You know well that the opioid epidemic has had an impact on America. Addiction often leads to abuse and illegal activities; someone who is legally cut off from these opioids by their doctor, but who is still physically dependant on them, may do whatever it takes to get another dose. It can also lead to the use of harder illegal drugs, such as heroin.
But, while you know how these end results often play out, what you’re wondering is how it all begins. How do people start getting addicted to opioids? Is any of this really their fault?
Opioids are high-caliber medical painkillers. They’re the type of medication you’re often given after surgery. They do this job incredibly well and are highly effective. While opioids get a lot of negative press lately, they are very useful and that’s why doctors continue to prescribe them. Someone who just had major surgery needs that relief while they heal, and there are few ways to get it.

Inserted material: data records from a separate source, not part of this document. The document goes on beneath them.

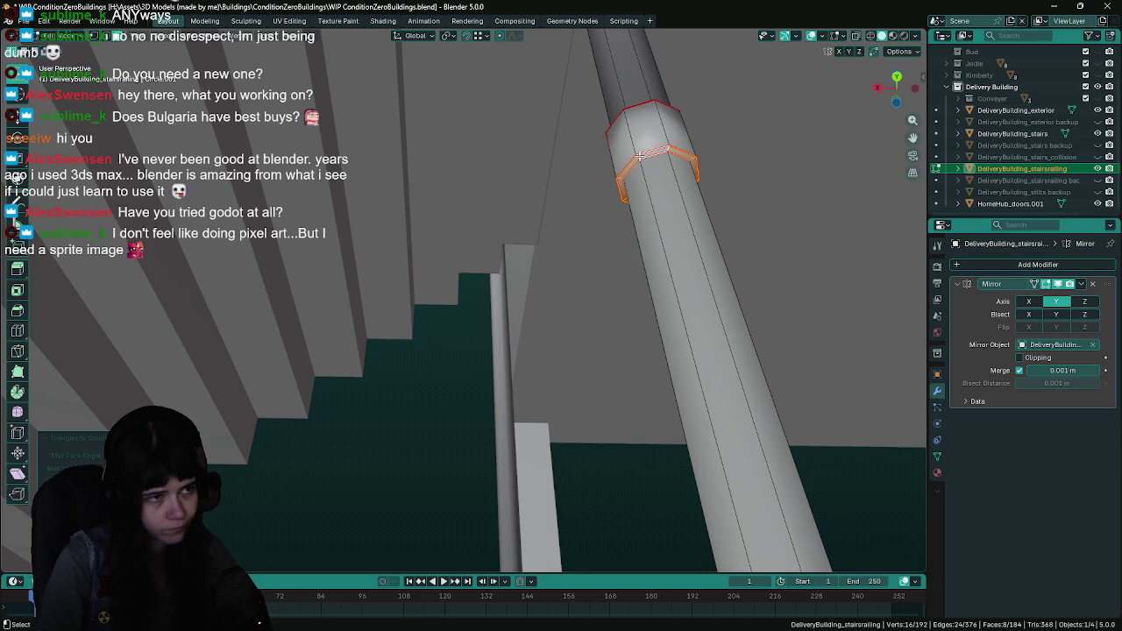
{"action": "right_click", "coordinate": [640, 156]}
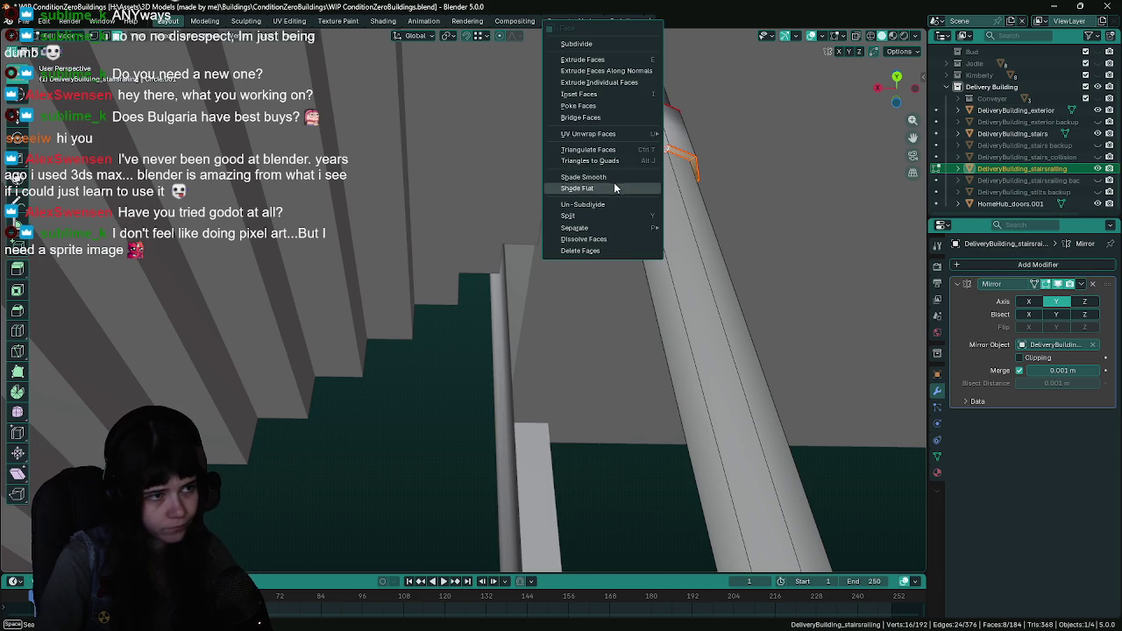
{"action": "left_click", "coordinate": [615, 187]}
{"action": "scroll", "coordinate": [544, 408], "scroll_direction": "up", "scroll_amount": 5}
{"action": "scroll", "coordinate": [544, 408], "scroll_direction": "down", "scroll_amount": 8}
{"action": "scroll", "coordinate": [503, 371], "scroll_direction": "up", "scroll_amount": 3}
{"action": "right_click", "coordinate": [463, 290]}
{"action": "left_click", "coordinate": [463, 289]}
{"action": "scroll", "coordinate": [463, 290], "scroll_direction": "down", "scroll_amount": 10}
Select the whole railing mesh in Edit Mode and run Merge by Distance on it
{"action": "key", "text": "Tab"}
{"action": "scroll", "coordinate": [473, 316], "scroll_direction": "up", "scroll_amount": 5}
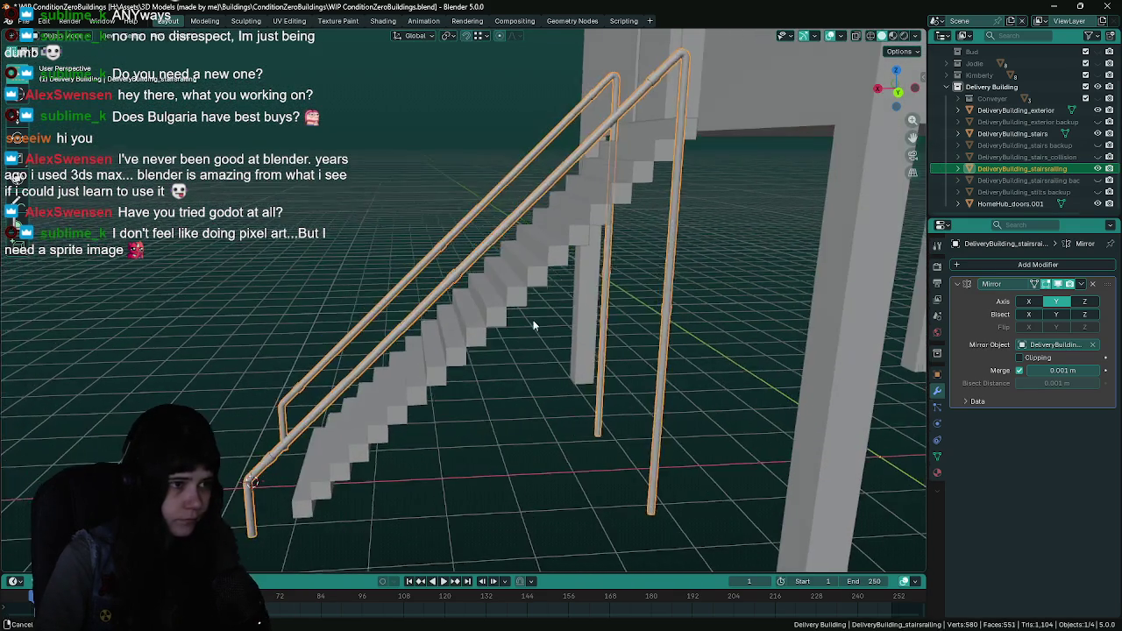
{"action": "key", "text": "Tab"}
{"action": "right_click", "coordinate": [540, 315]}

The issue is simply that someone who is on them for too long can start to struggle with addiction. If a doctor over-prescribes the medications, that can play a role. There are also potential issues when people are given opioids when they don’t really need them. Doctors have not always fully understood how addictive these drugs were — at times, some studies even went so far as to say that they weren’t addictive — and mistakes were made.
It’s also not always easy for someone to tell when they are growing addicted. It happens slowly. It’s not as if taking a single dose gets them hooked. They may feel like they are completely fine and use the medication extensively before realizing that a problem has developed.
As noted, addiction can lead to illegal activity. This often feels like it’s completely out of your control, and treatment is what you really need. Be sure you know about all of your defense options when facing charges.